Answer these questions from the hashing text below, numbering each answer to match its question.
1. What kind of shift operation should be used when isolating the result with a right-shift?
2. What 2-bit hash value does the input 0x7521d9318fbdf523 produce?
3. In what order are the hash results for the single-bit flips listed?
═══ TEXT PROVIDED
If isolating the result using right-shift (as shown), be sure to use an unsigned shift operation.

Further discussion

I find this all this quite cool. In practical terms, the key information-theoretical requirement is the guarantee that, for any m-bit input value and its corresponding n-bit hash value result, flipping any one of the m source bits always causes some change in the n-bit result value. Now although there are 2ⁿ possible result values in total, one of them is already "in-use" (by the result itself) since "switching" to that one from any other result would be no change at all. This leaves 2ⁿ - 1 result values that are eligible to be used by the entire set of m input values flipped by a single bit.

Let's consider an example; in fact, to show how this technique might seem to border on spooky or downright magical, we'll consider the more extreme case where m = 64 and n = 2. With 2 output bits there are four possible result values, { 0, 1, 2, 3 }. Assuming an arbitrary 64-bit input value 0x7521d9318fbdf523, we obtain its 2-bit hash value of 1:

 (0x7521d9318fbdf523 * 0xAAAAAAAAAAAAAAAB) >> 62   // result -->  '1'

So the result is 1 and the claim is that no value in the set of 64 values where a single-bit of 0x7521d9318fbdf523 is toggled may have that same result value. That is, none of those 64 other results can use value 1 and all must instead use either 0, 2, or 3. So in this example it seems like every one of the 2⁶⁴ input values—to the exclusion of 64 other input values—will selfishly hog one-quarter of the output space for itself. When you consider the sheer magnitude of these interacting constraints, can a simultaneously satisfying solution overall even exist?

Well sure enough, to show that (exactly?) one does, here are the hash result values, listed in order, for inputs that flipping a single bit of 0x7521d9318fbdf523 (one at a time), from MSB (position 63) down to LSB (0).

3 2 0 3 3 3 3 3 3 0 0 0 3 0 3 3 0 3 3 3 0 0 3 3 3 0 0 3 3 0 3 3  // continued…
0 0 3 0 0 3 0 3 0 0 0 3 0 3 3 3 0 3 0 3 3 3 3 3 3 0 0 0 3 0 0 3  // notice: no '1' values

As you can see, there are no 1 values, which entails that every bit in the source "as-is" must be contributing to influence the result (or, if you prefer, the de facto state of each-and-every bit in 0x7521d9318fbdf523 is essential to keeping the entire overall result from being "not-1"). Because no matter what single-bit change you make to the 64-bit input, the 2-bit result value will no longer be 1.
══════
═══ DATA LINES
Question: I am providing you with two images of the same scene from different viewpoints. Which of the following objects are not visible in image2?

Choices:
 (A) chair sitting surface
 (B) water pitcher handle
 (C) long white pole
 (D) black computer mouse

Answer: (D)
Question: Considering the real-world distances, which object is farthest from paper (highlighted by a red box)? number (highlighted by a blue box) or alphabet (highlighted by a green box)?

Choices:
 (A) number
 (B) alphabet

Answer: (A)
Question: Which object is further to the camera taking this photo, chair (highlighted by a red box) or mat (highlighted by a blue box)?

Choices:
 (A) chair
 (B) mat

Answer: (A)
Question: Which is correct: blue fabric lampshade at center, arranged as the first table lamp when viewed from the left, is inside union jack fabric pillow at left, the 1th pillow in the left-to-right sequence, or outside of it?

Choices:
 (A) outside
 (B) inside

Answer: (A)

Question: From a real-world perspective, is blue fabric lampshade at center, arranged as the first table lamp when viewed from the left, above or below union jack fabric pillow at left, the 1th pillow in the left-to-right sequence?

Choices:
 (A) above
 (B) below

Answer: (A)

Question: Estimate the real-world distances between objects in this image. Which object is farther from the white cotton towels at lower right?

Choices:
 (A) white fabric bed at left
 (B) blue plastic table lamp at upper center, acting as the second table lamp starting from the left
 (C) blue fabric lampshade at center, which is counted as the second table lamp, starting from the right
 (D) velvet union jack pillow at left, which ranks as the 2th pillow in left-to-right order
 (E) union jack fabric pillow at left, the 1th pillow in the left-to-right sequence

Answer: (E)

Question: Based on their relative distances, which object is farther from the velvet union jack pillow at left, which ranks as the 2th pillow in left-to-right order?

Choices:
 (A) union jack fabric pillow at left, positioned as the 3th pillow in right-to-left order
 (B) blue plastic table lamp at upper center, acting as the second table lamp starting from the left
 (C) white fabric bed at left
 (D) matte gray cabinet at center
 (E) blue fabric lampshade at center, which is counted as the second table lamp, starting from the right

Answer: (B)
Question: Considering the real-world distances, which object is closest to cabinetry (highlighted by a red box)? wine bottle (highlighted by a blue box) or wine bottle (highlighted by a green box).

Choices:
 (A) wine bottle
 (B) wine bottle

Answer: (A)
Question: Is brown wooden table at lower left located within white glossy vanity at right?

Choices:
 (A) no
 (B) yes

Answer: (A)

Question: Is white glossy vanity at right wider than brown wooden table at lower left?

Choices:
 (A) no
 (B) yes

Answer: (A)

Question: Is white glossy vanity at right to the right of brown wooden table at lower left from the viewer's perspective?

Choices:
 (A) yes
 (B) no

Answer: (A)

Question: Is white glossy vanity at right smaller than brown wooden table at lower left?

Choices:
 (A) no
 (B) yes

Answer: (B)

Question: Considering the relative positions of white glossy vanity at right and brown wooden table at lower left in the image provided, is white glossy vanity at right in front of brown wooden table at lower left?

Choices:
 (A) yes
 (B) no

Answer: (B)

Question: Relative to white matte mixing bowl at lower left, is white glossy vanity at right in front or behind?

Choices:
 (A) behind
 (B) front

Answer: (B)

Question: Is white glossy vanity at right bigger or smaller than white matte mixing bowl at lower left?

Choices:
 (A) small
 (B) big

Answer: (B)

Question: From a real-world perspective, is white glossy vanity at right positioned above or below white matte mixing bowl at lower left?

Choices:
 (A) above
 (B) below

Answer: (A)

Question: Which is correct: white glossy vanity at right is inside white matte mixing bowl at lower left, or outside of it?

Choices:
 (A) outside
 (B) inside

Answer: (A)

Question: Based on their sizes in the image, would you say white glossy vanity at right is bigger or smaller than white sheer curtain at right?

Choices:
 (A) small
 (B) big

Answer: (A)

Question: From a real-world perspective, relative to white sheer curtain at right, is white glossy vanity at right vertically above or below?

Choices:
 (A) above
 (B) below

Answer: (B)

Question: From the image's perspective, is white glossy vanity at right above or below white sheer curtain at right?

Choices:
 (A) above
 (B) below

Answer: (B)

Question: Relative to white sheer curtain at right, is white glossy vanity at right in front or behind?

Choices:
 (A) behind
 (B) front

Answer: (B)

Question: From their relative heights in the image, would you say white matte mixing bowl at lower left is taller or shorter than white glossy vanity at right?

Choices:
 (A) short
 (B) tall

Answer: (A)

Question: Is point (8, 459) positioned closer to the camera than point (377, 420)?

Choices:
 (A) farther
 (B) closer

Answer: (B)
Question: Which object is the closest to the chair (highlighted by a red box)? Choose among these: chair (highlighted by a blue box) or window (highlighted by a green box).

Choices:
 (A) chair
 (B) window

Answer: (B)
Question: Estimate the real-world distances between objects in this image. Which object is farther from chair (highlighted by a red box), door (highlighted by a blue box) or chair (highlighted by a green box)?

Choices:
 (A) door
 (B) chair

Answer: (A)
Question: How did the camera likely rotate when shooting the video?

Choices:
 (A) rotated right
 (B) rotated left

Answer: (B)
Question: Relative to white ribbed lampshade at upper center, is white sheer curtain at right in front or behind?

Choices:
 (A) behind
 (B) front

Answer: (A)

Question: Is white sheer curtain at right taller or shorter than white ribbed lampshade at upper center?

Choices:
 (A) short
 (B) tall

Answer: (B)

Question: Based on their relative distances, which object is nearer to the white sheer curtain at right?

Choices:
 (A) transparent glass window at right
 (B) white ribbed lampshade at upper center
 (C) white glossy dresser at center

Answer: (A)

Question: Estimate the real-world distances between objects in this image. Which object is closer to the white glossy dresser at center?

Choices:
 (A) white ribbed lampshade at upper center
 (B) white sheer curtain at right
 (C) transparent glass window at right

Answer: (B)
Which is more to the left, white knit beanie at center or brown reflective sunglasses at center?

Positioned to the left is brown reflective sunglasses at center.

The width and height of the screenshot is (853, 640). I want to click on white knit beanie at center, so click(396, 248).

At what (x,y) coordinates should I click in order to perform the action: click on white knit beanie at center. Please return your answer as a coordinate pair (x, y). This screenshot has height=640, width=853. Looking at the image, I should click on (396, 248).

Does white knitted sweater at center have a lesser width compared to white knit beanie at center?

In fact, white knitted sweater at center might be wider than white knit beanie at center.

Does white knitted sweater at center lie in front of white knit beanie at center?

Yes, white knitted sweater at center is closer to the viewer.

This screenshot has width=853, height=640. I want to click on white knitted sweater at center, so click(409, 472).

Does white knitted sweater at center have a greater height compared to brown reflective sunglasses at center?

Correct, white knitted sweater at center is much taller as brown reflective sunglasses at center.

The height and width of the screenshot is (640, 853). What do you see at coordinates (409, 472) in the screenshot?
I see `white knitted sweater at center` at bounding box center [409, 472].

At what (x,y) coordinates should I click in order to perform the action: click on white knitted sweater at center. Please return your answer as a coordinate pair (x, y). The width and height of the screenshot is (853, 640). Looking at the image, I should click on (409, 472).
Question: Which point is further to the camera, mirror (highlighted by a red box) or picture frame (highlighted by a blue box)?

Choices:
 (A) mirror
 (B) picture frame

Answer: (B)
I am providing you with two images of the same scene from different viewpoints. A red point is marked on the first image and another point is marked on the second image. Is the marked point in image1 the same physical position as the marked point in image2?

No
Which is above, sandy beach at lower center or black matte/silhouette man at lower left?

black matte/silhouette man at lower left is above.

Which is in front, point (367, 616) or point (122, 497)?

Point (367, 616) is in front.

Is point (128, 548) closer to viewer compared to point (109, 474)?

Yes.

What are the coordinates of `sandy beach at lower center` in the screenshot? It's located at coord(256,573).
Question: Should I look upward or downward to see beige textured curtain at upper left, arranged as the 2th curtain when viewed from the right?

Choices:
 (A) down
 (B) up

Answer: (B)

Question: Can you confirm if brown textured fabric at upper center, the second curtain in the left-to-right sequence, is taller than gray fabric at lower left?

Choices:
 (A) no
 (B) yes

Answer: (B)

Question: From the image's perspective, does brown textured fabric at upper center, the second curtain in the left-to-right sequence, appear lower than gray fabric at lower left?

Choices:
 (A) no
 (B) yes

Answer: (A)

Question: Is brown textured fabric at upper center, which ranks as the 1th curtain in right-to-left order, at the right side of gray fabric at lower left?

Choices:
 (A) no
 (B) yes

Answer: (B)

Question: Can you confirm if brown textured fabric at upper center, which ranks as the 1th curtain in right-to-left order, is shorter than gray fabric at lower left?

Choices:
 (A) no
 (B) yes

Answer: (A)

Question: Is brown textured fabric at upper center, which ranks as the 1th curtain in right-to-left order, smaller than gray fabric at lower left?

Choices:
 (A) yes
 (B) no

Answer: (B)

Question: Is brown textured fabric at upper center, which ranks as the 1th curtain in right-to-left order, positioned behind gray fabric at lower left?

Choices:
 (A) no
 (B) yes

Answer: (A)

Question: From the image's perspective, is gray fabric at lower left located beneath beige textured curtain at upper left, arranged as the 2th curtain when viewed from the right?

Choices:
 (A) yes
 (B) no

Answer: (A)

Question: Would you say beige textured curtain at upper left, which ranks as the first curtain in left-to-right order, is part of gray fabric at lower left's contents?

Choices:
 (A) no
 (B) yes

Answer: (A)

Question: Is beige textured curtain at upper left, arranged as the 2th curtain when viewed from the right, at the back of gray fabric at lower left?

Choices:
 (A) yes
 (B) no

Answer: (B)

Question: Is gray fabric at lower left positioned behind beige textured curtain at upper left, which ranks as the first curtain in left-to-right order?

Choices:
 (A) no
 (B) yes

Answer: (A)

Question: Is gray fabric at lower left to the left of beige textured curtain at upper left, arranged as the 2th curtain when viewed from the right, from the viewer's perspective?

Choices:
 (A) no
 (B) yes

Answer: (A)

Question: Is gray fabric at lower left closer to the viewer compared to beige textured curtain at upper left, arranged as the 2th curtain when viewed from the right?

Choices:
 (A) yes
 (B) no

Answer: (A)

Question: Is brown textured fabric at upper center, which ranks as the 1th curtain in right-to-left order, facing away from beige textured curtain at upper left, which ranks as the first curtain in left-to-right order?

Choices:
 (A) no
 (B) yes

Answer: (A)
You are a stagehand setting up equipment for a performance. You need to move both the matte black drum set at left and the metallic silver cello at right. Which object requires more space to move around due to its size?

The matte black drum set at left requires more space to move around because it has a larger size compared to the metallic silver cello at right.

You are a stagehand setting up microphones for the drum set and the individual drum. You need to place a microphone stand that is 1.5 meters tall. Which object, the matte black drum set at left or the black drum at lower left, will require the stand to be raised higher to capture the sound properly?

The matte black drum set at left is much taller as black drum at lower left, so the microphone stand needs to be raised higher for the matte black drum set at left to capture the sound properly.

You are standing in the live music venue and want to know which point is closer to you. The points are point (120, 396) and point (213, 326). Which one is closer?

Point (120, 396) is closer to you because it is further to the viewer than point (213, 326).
══════
» **SOLUTION TO THIS PROBLEM**:
1. An unsigned shift operation.
2. 1.
3. From the MSB (position 63) down to the LSB (position 0).